The paradigmatic examples of such issues are given by Peano in his article from 1890:
Consider $u'(t) = \sqrt{u(t)}$, with initial condition $u(0) = 0$. At this point I'm going to quote the answer to this subject Solve the differential equation: $dy/dx=\sqrt y,\ y(0)=0$
``While you can solve the equation by separation of variables, as mentioned in the other solutions doing so, you're supposing that the solution is not equal to zero in a neighborhood of 0. A pretty strong hypothesis as the always vanishing function is also a solution. A good example of an ODE having several solutions!''
This might sound like a small things, but there actually exists nonlinear ODE for which one can derive four different types of solutions. 
Nonlinearity can also exhibit a different kind of problem, namely explosion in finite time. For instance, if you solve this ODE for non-negative time $t$,
$$u'(t) = u^2(t), u(0) = u_0 > 0, $$
you will find that the solution reaches $+\infty$ in finite time, a behavior which is a consequence of the nonlinearity.

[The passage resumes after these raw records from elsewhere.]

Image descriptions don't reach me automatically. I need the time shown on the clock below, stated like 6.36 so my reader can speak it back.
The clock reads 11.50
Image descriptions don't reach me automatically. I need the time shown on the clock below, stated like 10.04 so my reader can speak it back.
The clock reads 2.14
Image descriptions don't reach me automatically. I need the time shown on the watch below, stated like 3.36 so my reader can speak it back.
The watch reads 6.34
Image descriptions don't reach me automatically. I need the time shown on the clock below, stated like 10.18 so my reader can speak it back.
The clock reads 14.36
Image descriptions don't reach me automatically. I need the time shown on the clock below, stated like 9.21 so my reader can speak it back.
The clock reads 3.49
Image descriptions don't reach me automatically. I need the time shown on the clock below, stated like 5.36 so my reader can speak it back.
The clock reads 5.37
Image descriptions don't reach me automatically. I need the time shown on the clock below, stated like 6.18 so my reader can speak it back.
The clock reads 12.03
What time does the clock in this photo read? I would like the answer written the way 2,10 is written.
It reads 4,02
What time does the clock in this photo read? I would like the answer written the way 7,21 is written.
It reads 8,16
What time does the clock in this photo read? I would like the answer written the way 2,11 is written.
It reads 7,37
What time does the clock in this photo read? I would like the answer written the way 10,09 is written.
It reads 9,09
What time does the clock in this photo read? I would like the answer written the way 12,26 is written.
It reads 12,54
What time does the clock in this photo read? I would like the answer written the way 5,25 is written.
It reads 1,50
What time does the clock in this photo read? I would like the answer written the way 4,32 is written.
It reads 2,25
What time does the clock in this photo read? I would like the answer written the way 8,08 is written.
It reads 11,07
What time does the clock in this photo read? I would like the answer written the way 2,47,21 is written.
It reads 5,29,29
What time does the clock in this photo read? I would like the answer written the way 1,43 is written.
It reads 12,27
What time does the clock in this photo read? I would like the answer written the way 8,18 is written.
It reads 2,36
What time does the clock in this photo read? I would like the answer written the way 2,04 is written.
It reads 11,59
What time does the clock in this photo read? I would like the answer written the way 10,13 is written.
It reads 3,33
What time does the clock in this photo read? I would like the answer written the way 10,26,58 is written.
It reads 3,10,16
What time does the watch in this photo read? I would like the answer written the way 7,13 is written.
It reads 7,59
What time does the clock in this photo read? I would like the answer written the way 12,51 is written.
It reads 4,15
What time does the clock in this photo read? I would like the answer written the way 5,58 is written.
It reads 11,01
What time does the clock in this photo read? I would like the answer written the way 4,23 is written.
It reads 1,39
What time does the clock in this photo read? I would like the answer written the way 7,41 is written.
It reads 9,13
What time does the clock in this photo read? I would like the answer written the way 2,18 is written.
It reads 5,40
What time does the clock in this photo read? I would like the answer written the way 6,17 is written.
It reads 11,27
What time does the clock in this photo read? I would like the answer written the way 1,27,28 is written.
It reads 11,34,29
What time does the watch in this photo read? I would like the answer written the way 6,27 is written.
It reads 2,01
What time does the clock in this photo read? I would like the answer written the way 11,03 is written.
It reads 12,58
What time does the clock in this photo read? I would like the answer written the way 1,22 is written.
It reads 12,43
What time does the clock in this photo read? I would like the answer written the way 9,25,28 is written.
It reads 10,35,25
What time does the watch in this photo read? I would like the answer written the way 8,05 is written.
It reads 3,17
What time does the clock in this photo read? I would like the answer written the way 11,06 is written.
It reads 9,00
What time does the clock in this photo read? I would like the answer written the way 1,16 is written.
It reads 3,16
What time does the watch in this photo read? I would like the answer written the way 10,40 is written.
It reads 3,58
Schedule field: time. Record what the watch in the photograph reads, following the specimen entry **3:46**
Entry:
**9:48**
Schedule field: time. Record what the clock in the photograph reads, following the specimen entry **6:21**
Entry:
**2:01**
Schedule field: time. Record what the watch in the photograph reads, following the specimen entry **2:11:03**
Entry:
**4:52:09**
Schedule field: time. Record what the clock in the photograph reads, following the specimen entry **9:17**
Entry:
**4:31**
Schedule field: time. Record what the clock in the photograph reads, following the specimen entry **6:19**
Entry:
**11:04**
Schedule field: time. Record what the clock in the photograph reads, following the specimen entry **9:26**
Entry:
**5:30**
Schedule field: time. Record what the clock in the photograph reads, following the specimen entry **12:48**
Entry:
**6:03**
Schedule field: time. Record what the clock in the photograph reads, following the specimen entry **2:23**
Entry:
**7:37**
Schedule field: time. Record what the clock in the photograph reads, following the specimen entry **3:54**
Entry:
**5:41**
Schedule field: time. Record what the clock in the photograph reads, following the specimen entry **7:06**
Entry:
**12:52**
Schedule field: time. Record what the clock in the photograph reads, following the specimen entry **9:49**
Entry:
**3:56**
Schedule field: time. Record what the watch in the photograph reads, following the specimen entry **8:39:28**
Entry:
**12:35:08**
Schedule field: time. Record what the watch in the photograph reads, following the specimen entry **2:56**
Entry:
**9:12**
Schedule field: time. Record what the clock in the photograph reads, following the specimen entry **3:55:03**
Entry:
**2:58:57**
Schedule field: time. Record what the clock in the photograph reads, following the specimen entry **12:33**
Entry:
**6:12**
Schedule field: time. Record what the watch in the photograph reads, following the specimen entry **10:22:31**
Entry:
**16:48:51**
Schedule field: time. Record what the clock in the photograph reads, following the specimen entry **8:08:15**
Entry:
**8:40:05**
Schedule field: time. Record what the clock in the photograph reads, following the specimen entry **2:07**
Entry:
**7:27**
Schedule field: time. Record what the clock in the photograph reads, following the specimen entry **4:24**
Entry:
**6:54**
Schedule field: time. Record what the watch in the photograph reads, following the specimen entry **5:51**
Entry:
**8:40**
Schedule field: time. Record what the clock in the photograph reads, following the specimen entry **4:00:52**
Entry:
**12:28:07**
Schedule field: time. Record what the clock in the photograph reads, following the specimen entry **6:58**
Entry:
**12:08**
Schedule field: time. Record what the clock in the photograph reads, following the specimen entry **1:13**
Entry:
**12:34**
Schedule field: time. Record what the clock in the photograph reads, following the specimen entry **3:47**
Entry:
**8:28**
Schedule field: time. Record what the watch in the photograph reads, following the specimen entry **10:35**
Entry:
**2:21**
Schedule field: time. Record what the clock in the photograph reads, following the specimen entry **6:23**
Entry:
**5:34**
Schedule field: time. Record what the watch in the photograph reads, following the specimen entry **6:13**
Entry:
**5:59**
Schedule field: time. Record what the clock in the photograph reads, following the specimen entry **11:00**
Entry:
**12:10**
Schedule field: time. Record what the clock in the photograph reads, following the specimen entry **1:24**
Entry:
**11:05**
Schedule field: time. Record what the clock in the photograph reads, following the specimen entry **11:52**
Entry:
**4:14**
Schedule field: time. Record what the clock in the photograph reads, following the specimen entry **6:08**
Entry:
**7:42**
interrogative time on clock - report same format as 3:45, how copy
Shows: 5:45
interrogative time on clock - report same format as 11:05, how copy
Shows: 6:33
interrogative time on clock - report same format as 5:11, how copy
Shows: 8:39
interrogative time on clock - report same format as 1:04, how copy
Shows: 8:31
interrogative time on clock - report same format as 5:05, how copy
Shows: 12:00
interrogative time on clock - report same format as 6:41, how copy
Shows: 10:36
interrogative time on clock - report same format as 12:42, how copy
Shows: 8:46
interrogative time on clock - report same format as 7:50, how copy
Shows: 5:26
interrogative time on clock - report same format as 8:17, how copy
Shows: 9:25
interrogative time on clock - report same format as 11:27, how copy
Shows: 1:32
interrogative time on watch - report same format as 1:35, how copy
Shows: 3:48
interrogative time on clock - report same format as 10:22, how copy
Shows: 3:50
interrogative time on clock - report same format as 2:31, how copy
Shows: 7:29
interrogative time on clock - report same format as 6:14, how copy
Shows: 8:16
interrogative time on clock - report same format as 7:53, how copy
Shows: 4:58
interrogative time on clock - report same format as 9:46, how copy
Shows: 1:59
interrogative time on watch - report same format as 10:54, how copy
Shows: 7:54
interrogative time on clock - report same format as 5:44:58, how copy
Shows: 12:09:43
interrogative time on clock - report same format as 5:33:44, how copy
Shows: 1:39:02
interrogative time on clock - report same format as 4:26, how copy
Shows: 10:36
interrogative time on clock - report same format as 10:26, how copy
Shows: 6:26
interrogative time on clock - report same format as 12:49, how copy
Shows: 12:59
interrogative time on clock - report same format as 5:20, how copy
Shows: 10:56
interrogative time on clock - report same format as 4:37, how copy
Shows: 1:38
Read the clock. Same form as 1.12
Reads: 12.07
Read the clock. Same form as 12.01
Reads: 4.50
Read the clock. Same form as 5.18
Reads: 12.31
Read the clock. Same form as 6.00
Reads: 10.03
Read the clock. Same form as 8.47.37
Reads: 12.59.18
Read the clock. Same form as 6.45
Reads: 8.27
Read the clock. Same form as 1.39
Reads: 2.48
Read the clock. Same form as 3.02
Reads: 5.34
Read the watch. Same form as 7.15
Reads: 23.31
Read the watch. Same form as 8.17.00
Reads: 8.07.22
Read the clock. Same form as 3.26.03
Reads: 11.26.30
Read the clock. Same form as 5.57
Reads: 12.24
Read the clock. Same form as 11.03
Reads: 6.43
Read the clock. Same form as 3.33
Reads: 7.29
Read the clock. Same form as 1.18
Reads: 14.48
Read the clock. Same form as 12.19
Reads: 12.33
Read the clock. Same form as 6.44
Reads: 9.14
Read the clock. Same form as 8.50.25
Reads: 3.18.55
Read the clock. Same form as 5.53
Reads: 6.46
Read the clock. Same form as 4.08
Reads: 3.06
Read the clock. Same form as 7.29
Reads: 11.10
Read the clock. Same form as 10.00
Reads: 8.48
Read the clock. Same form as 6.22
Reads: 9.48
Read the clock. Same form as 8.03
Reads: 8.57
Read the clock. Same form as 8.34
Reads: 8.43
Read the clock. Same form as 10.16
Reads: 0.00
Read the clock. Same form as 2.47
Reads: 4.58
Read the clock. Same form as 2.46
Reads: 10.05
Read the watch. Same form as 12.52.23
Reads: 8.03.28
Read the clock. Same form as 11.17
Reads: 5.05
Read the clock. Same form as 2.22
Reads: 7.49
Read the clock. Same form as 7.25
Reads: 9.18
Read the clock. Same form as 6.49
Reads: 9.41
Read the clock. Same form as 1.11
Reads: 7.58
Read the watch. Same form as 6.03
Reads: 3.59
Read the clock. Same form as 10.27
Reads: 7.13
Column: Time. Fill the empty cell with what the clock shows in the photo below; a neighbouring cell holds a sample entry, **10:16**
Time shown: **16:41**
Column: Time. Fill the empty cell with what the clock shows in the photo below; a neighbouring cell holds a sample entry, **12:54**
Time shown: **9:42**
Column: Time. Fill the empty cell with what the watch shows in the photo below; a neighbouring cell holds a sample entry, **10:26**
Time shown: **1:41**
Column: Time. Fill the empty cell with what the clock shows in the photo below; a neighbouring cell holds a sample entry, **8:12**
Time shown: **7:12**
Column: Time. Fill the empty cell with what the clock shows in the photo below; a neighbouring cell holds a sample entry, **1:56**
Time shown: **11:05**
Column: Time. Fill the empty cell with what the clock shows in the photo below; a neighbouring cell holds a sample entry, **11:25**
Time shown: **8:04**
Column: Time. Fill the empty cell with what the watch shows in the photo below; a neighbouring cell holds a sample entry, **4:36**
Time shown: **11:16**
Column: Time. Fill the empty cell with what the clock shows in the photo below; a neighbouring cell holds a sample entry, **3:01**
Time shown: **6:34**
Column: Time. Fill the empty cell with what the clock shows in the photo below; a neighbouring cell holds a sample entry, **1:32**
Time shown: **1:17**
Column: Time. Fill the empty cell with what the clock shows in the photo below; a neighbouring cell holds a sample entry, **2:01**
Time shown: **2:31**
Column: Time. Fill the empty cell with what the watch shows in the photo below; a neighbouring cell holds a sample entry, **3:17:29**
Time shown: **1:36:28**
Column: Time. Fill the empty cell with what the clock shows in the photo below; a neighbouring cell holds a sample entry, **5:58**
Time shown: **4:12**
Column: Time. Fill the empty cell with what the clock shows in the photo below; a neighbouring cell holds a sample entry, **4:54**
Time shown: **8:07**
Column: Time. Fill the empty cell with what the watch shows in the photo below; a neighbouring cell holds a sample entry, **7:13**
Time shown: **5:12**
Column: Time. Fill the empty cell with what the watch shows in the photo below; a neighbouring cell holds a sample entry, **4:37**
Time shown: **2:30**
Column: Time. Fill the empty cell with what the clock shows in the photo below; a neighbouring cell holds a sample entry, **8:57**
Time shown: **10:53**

If that is not enough to convince you that nonlinearity is harder to handle, consider
$$u'(t) = - u^2(t), u(0) = u_0 > 0. $$
This is the exact same equation as before, except for a minus sign in front of the nonlinearity... and yet the behavior of the solution is radically different, since it does not explode in finite time !
Hope this little review helps to understand why nonlinearity is, in general more involved and not that easy to handle.
A: The major advantage of the linear ODEs is that a linear combination of particular solutions gives another particular solution. The general solution can be expressed as a sum of independent particular solutions with arbitrary coefficients.
The non-linear ODEs don't have this property. In case of non-linear ODE it is much more difficult to find the whole solution in one faith than in case of linear ODE to find one or several particular solutions one after the other, each one simpler than the general solution, then to combine them linearly.
That is why, when we are faced to a difficult non-linear ODE , without any specific trick convenient for this kind of ODE, it it advantageous to try to transform the non-linear ODE into a linear ODE generally of higher order.